I've heard it in several different forms lately. I've even been guilty of it myself! It is, after all, an easy trap into which we humans can fall.

The lady asked her question this way: "Hey, are you an optimist? Or are you a realist?"

Hold on for just a cotton-pickin' minute! I thought the opposite of optimism was pessimism. But something more than a verbal sleight of hand happens when the opposite of realism is allowed to be labeled optimism.

Reality isn't always an easy thing. That much is true. Reality for some people is a birth defect or blindness or cancer. Reality for others is a job that doesn't pay enough to support a family or simply no job at all. Reality for one fellow I was talking with the other day was neither unemployment nor poor pay for his skilled position but "thin margins" compared to profits he was accustomed to making.

Today's reality isn't particularly pleasant to explore. Unemployment numbers are unsettling. Nobody really knows if the "stimulus" is going to work to turn around the economy. Terrorism has not been contained, even though we are fighting wars in two different places. We still haven't cured cancer or eliminated heart disease. Why, even Major League Baseball attendance is down 5.3%.

I'm really not suggesting that anyone take lightly the things that are causing so much pain. I'm just offering the idea for you to consider that we may be making things a whole lot worse than they have to be by abandoning optimism. The American people have been known for our optimism, can-do attitude, and willingness to dream big dreams. It would be a mistake to make worry the national pastime (over baseball) or let future generations say that Americans in the twenty-first century came to be known for their anxiety (above optimism).

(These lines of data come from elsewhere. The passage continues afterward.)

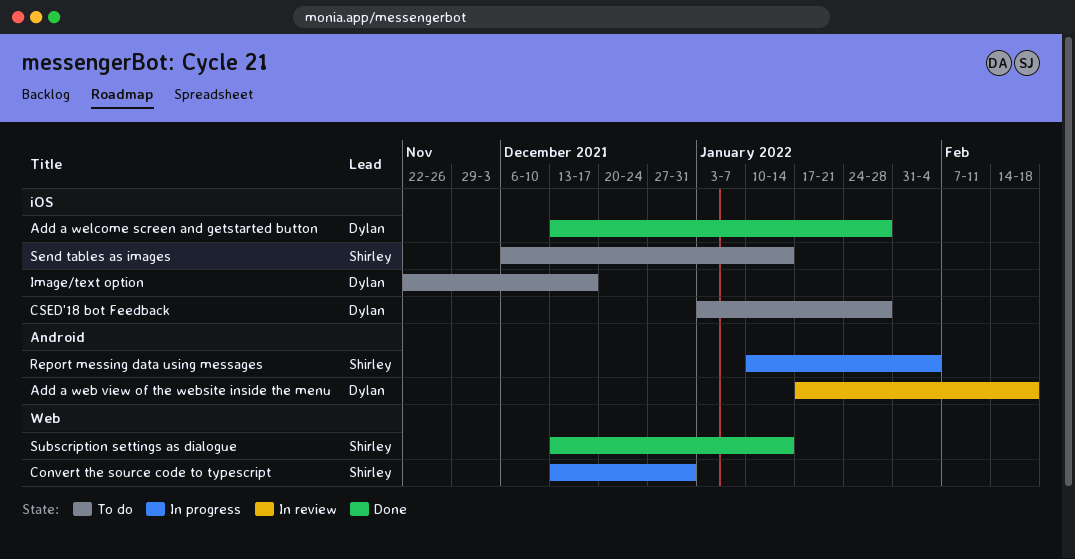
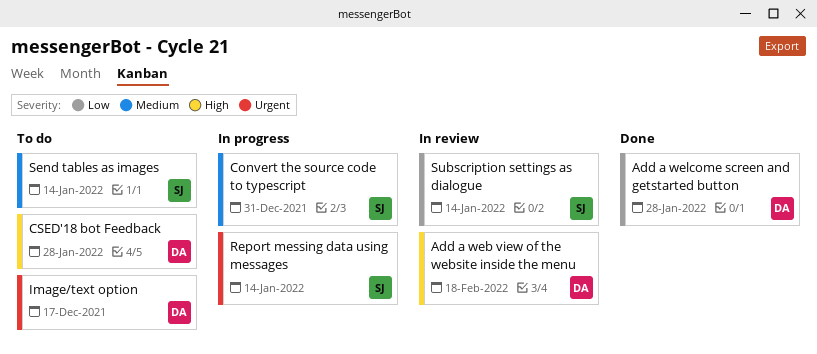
Report messing data using messages, due: Feb 4 -> Jan 14
Subscription settings as dialogue, status: Done -> In review

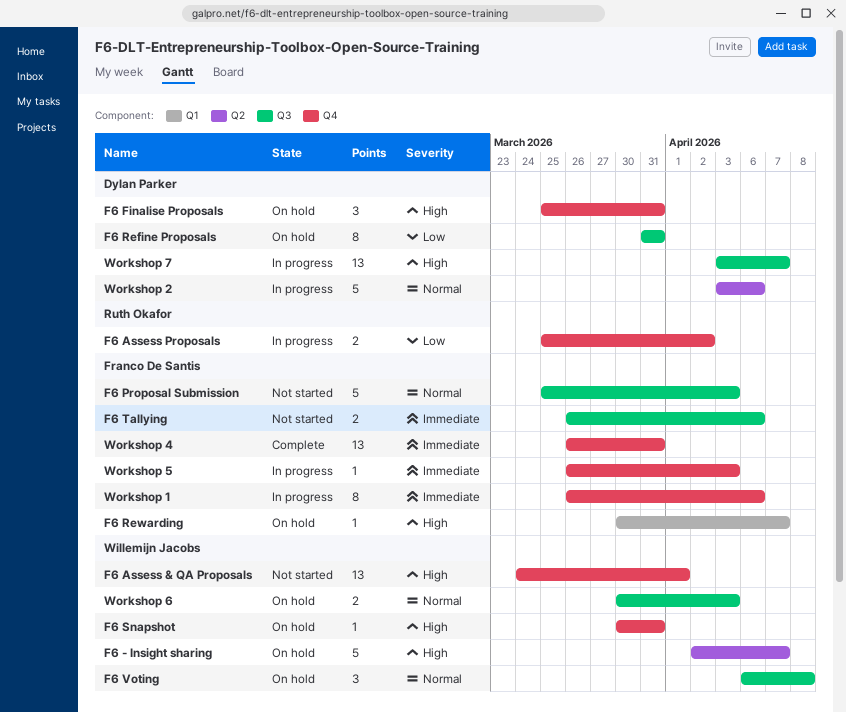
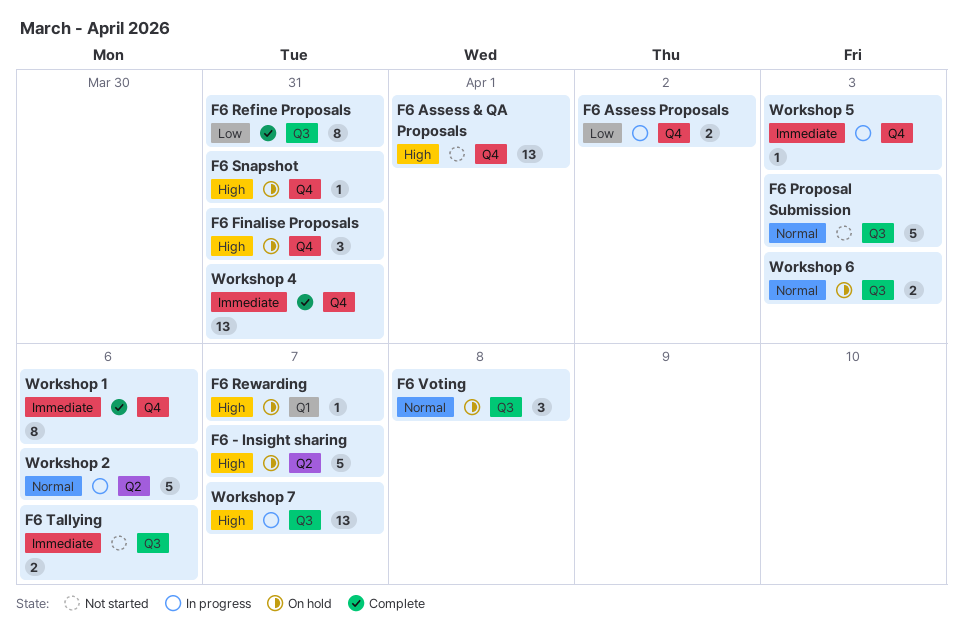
F6 Refine Proposals, status: On hold -> Complete
Workshop 1, status: In progress -> Complete

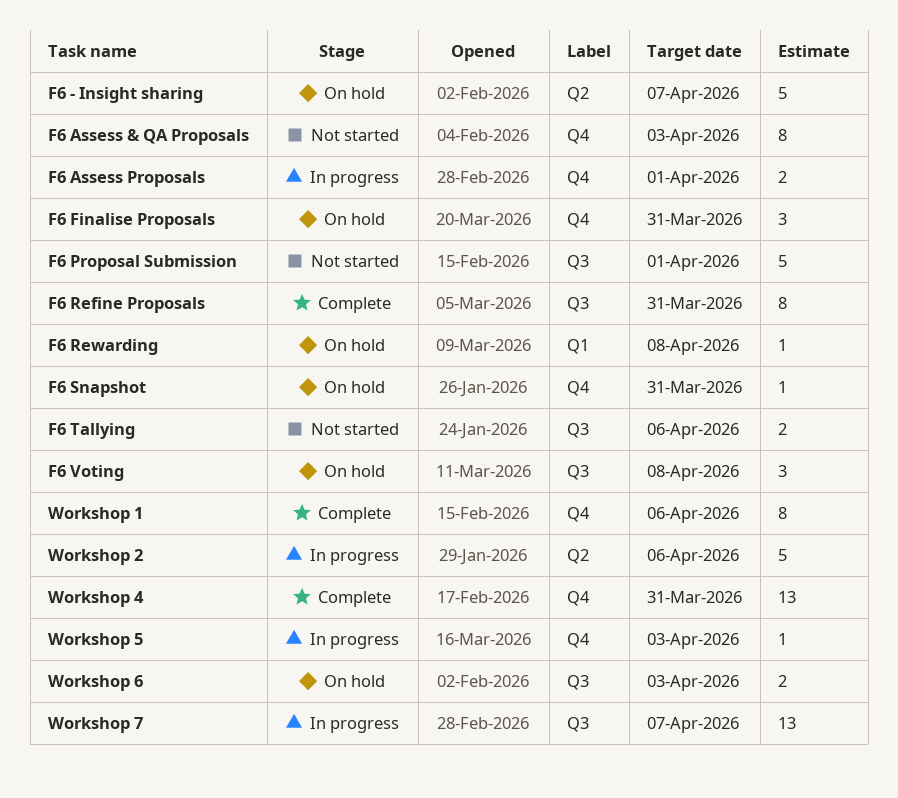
F6 Assess & QA Proposals, estimate: 13 -> 8
F6 Assess & QA Proposals, due: Apr 1 -> Apr 3
F6 Assess Proposals, due: Apr 2 -> Apr 1
F6 Proposal Submission, due: Apr 3 -> Apr 1
F6 Rewarding, due: Apr 7 -> Apr 8

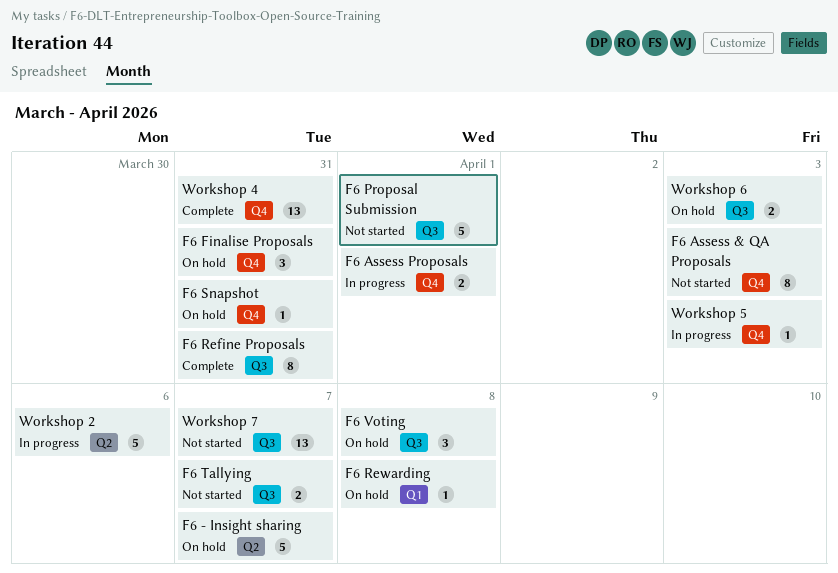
F6 Tallying, due: Apr 6 -> Apr 7
Workshop 1: present -> none
Workshop 7, status: In progress -> Not started

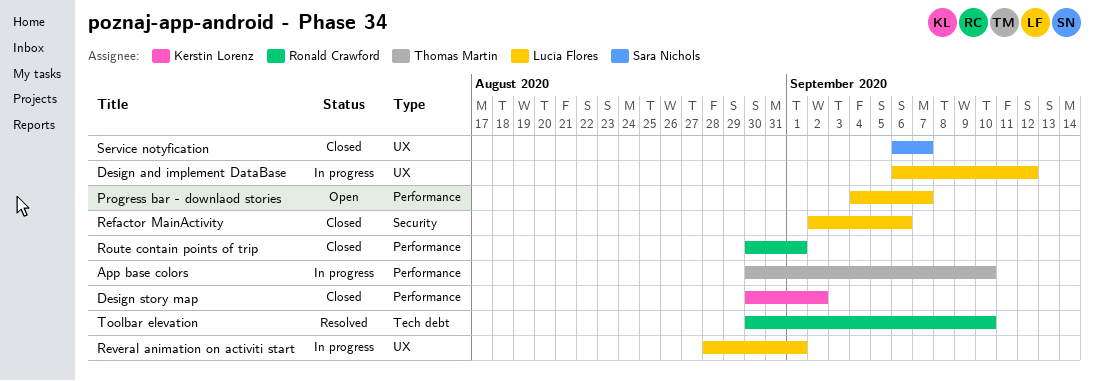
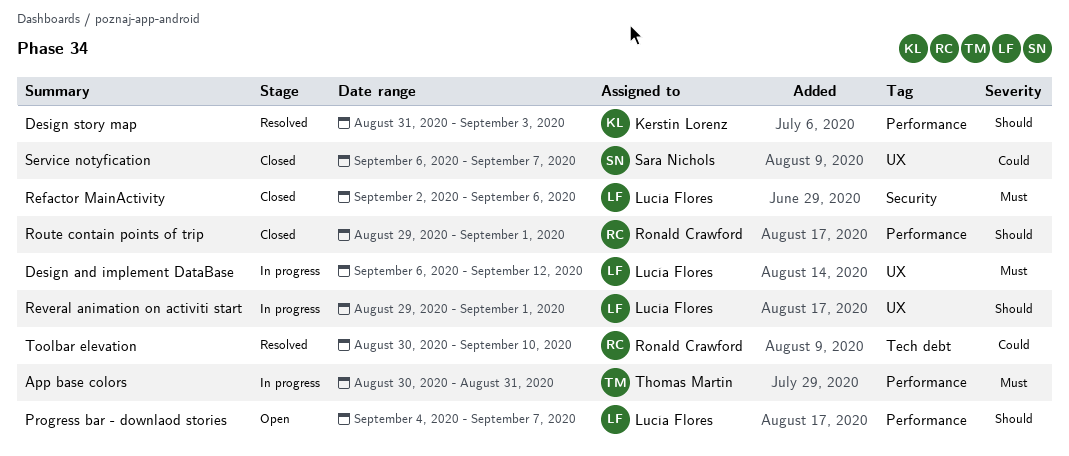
App base colors, due: Sep 10 -> Aug 31
Design story map, status: Closed -> Resolved
Design story map, start: Aug 30 -> Aug 31
Design story map, due: Sep 2 -> Sep 3
Reveral animation on activiti start, start: Aug 28 -> Aug 29
Route contain points of trip, start: Aug 30 -> Aug 29

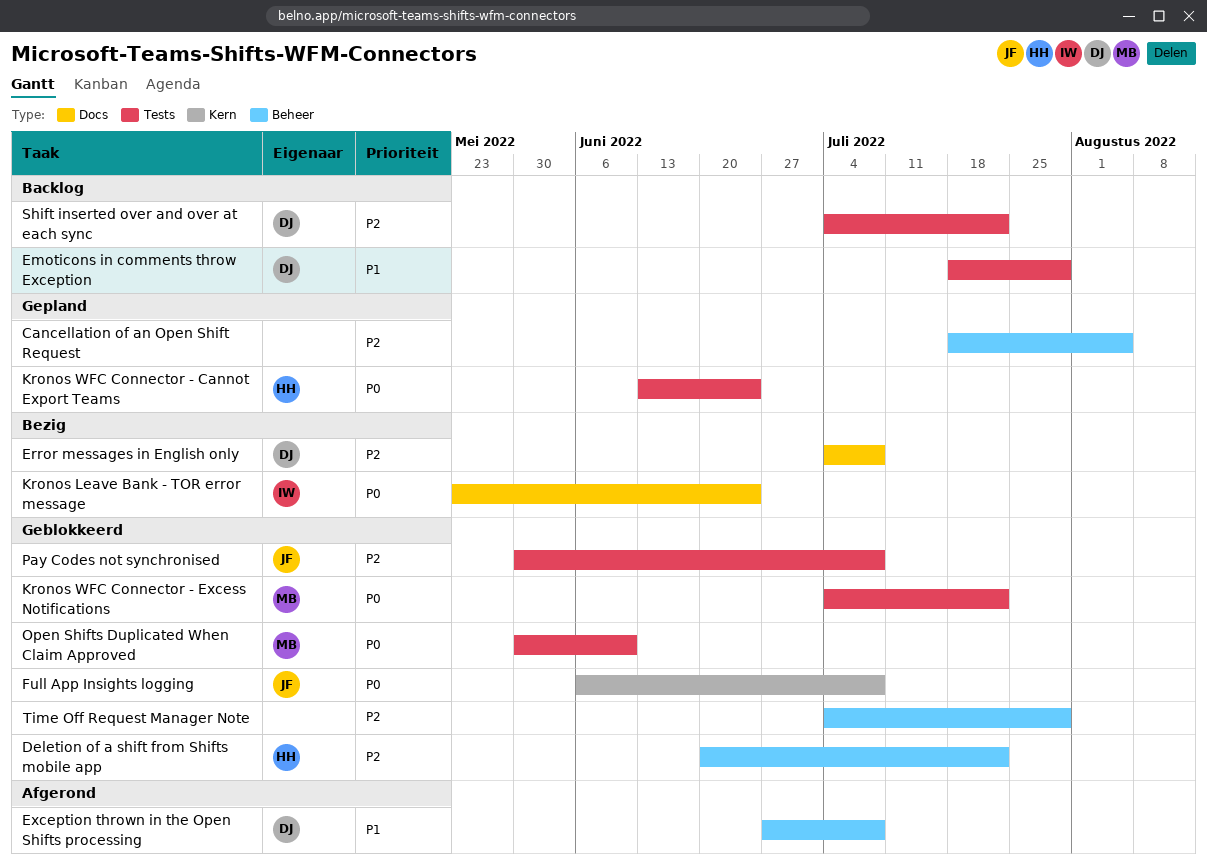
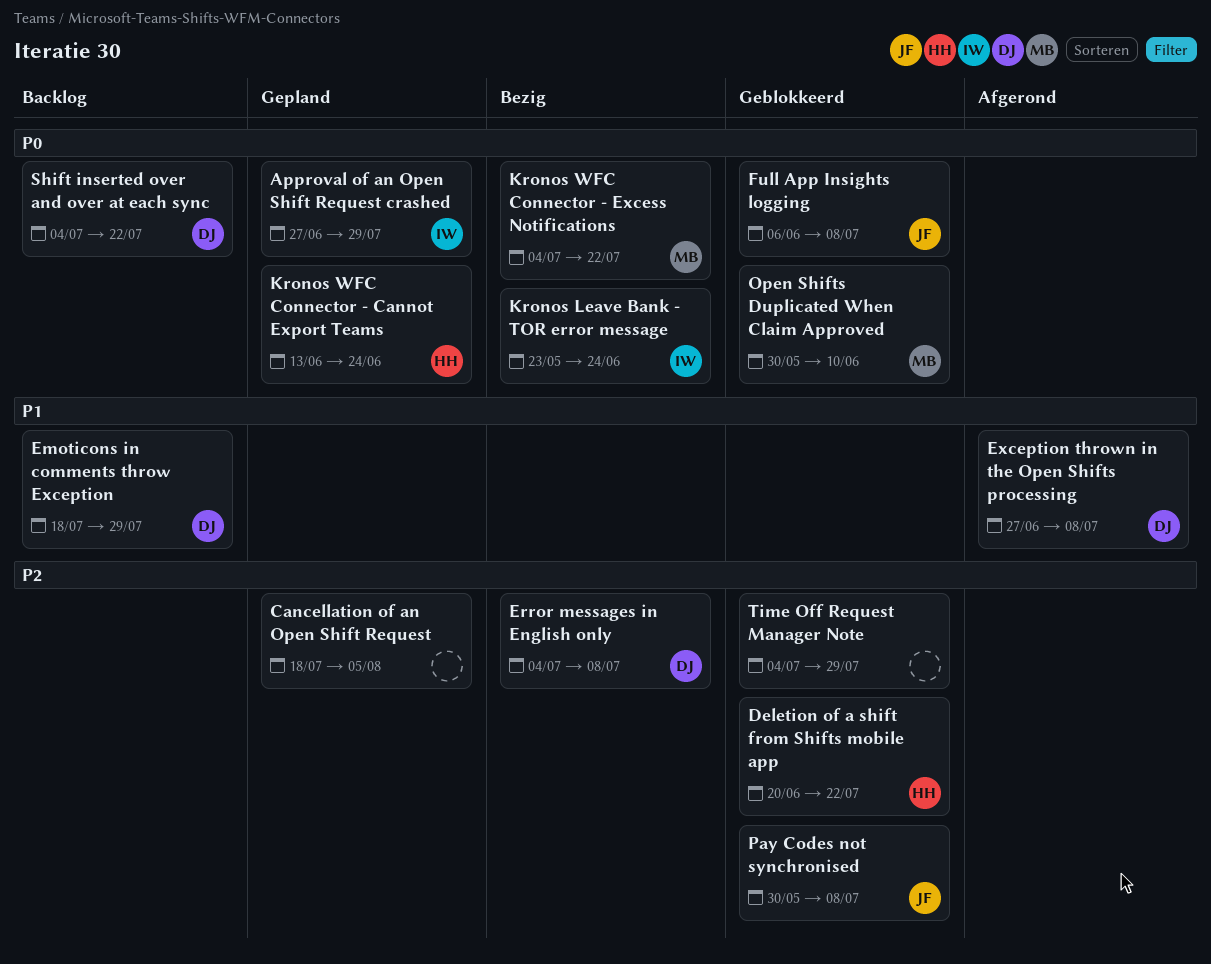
Approval of an Open Shift Request crashed: none -> present
Kronos WFC Connector - Excess Notifications, status: Geblokkeerd -> Bezig
Shift inserted over and over at each sync, priority: P2 -> P0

Harvard psychologist Daniel Gilbert cited a Dutch experiment in a recent New York Times article. Test subjects were told they would receive an "intense" shock 20 times. Other participants were informed that only three of their 20 shocks would be intense. Subjects facing mostly mild shocks actually sweated more and had faster heart rates than the others. Gilbert opined: "People feel worse when something bad might occur than when something bad will occur."

If he is even close to correct, the Chicken Littles of today's world who go around clucking the line that today's bad times are only destined to get worse are only exacerbating their pain and contributing nothing to making things better.

"An optimist sees the opportunity in every difficulty."
For all the stuff you and I can whine about this week, I think we would both be smarter to look for something we can affirm and to live a bit more positively.

"A pessimist sees the difficulty in every opportunity," said Winston Churchill, "but an optimist sees the opportunity in every difficulty."

Moreover, when God gives people wealth and possessions, and the ability to enjoy them, to accept their lot and be happy in their toil — this is a gift of God (Ecclesiastes 5:19 TNIV).